Progressive Christianity
- Formation: 1996
- Headquarters: Gig Harbor, Washington
- Region served: United States
- Website: progressivechristianity.org

= Progressive Christianity (organization) =

Organization

Progressive Christianity, formerly known as The Center for Progressive Christianity (TCPC), is an ecumenical Progressive Christian network of affiliated congregations, informal groups, and individuals in United States.

==History==
It was founded in 1996 by retired Episcopal priest James Rowe Adams in Cambridge, Massachusetts.
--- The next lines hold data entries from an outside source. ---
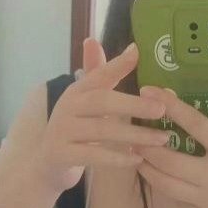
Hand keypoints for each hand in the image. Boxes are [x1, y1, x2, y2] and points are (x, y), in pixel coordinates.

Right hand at [33, 40, 168, 192]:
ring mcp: (63, 131)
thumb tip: (124, 46)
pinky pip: (93, 155)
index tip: (137, 53)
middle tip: (161, 109)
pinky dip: (117, 158)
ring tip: (161, 138)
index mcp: (77, 90)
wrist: (46, 161)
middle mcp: (68, 106)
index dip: (116, 64)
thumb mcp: (85, 100)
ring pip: (102, 130)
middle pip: (102, 101)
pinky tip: (138, 159)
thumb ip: (103, 75)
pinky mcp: (62, 154)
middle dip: (134, 105)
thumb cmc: (74, 127)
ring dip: (134, 135)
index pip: (98, 74)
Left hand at [136, 86, 207, 207]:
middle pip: (169, 161)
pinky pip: (180, 204)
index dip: (170, 106)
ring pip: (166, 185)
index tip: (149, 91)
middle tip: (134, 139)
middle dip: (146, 148)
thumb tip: (198, 117)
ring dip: (148, 171)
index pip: (195, 124)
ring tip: (139, 161)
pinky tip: (167, 185)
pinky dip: (173, 193)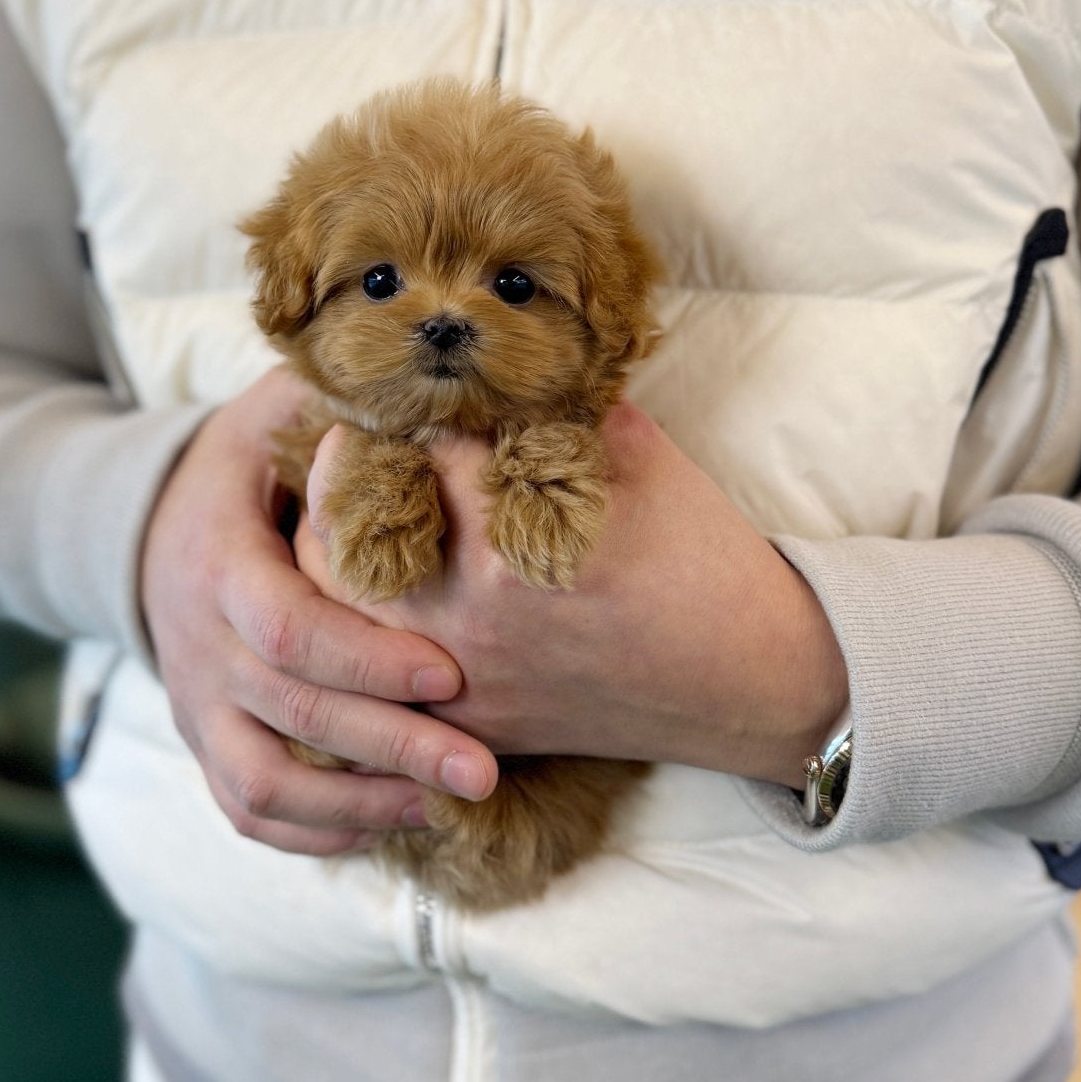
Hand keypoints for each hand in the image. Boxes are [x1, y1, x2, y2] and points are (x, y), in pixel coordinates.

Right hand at [138, 368, 497, 857]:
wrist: (147, 527)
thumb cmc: (248, 464)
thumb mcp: (277, 414)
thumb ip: (340, 410)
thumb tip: (434, 400)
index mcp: (218, 562)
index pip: (286, 628)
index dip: (366, 658)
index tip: (451, 673)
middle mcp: (199, 644)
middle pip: (290, 716)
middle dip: (390, 748)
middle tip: (482, 771)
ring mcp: (195, 703)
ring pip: (260, 785)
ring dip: (357, 807)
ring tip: (445, 808)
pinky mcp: (204, 741)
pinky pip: (246, 809)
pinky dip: (315, 832)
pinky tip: (390, 825)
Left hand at [296, 402, 848, 785]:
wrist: (749, 680)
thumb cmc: (699, 555)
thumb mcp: (634, 450)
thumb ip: (548, 403)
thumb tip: (480, 359)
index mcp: (512, 538)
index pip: (407, 444)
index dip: (400, 406)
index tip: (399, 388)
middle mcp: (469, 616)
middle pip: (333, 523)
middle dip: (340, 470)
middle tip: (356, 442)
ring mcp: (461, 679)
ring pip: (331, 601)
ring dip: (334, 544)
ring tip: (358, 507)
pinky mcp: (466, 722)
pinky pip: (370, 669)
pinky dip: (361, 619)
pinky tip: (382, 580)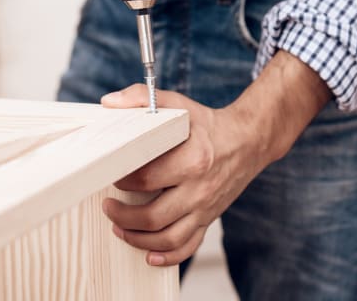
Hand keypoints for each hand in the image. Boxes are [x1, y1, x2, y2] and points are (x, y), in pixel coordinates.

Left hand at [100, 85, 265, 265]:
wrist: (248, 141)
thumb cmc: (208, 124)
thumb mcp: (178, 105)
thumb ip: (142, 99)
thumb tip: (109, 102)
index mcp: (192, 159)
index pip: (146, 179)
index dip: (122, 180)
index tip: (110, 175)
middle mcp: (200, 189)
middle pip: (153, 216)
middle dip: (123, 216)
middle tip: (107, 206)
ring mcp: (205, 208)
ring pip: (168, 238)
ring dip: (138, 239)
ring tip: (119, 229)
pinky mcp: (209, 219)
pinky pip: (188, 246)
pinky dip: (167, 257)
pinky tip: (149, 255)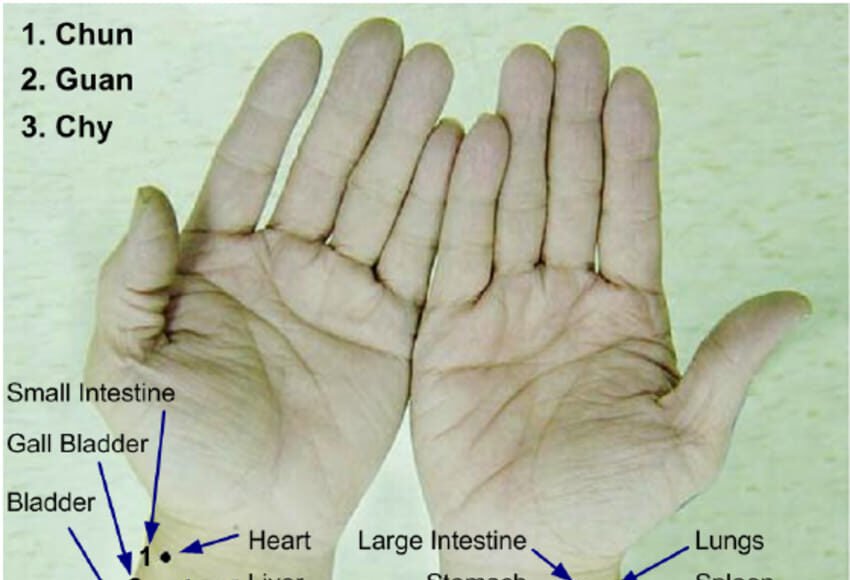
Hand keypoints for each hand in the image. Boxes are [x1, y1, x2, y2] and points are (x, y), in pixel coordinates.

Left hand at [85, 19, 458, 577]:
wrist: (251, 518)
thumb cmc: (179, 452)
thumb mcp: (125, 368)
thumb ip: (131, 282)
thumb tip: (148, 196)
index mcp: (220, 261)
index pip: (250, 164)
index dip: (276, 108)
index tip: (306, 50)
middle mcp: (287, 263)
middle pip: (328, 167)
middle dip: (359, 105)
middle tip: (392, 42)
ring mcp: (343, 290)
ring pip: (380, 199)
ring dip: (408, 138)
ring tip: (436, 73)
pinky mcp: (391, 325)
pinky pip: (419, 256)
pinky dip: (440, 206)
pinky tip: (460, 150)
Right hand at [411, 27, 808, 579]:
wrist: (524, 546)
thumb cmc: (609, 502)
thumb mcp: (686, 438)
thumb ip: (727, 363)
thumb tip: (797, 304)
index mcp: (627, 311)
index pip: (630, 212)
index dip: (630, 148)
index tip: (628, 82)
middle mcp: (565, 295)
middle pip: (569, 192)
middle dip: (569, 121)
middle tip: (565, 49)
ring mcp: (504, 305)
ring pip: (512, 208)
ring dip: (517, 141)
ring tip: (518, 74)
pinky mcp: (448, 327)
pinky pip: (454, 253)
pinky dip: (459, 200)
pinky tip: (467, 142)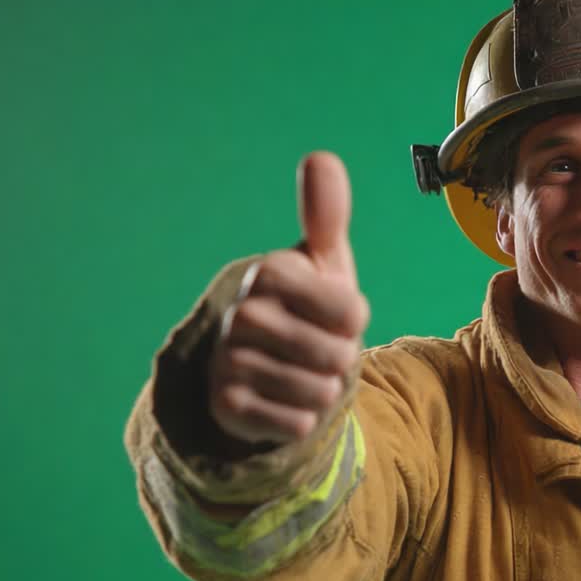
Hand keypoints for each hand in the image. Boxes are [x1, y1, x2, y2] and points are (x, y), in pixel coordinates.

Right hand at [210, 152, 368, 443]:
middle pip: (338, 356)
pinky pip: (297, 423)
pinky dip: (302, 419)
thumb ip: (326, 215)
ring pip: (319, 393)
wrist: (260, 367)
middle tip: (317, 349)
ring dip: (322, 391)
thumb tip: (321, 157)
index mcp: (271, 273)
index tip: (334, 314)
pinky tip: (282, 400)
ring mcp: (229, 360)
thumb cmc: (305, 307)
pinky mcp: (224, 404)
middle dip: (340, 361)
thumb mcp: (322, 263)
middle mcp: (243, 313)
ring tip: (301, 373)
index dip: (355, 321)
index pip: (353, 313)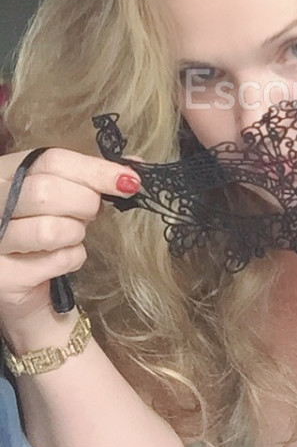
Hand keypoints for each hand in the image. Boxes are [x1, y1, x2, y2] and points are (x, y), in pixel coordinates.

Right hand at [0, 148, 140, 321]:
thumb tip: (133, 169)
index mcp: (6, 172)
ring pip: (50, 230)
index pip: (52, 161)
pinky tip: (62, 260)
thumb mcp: (62, 195)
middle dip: (84, 204)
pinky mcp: (4, 276)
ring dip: (75, 235)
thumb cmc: (44, 231)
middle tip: (90, 214)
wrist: (25, 286)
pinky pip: (55, 261)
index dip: (95, 170)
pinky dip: (72, 260)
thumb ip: (91, 178)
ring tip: (70, 237)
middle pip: (47, 191)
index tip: (128, 182)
In 2010, it was renamed Progressive Christianity.

==Beliefs==
Most affiliates generally view religious belief as a process or journey—a searching for truth rather than establishing truth. Liberal Christians or post-Christians who stress justice and tolerance above creeds may also be attracted to the movement. The Center for Progressive Christianity has also during its growth with the progressive Christian movement in the United States inspired an offshoot in the British Progressive Christianity Network.

==Criticism==
More conservative Christian organizations and movements have singled out Progressive Christianity for criticism on theological grounds. Other criticism is politically focused coming from members of the Christian right who disagree with socially liberal aspects of the organization's political stances. Albert Mohler president of the Southern Baptist Theological Seminary has said of Progressive Christianity, "Christians should see The Center for Progressive Christianity, not as posing a threat to Christianity itself, but as exposing the basic hatred of biblical truth that drives those on the theological left."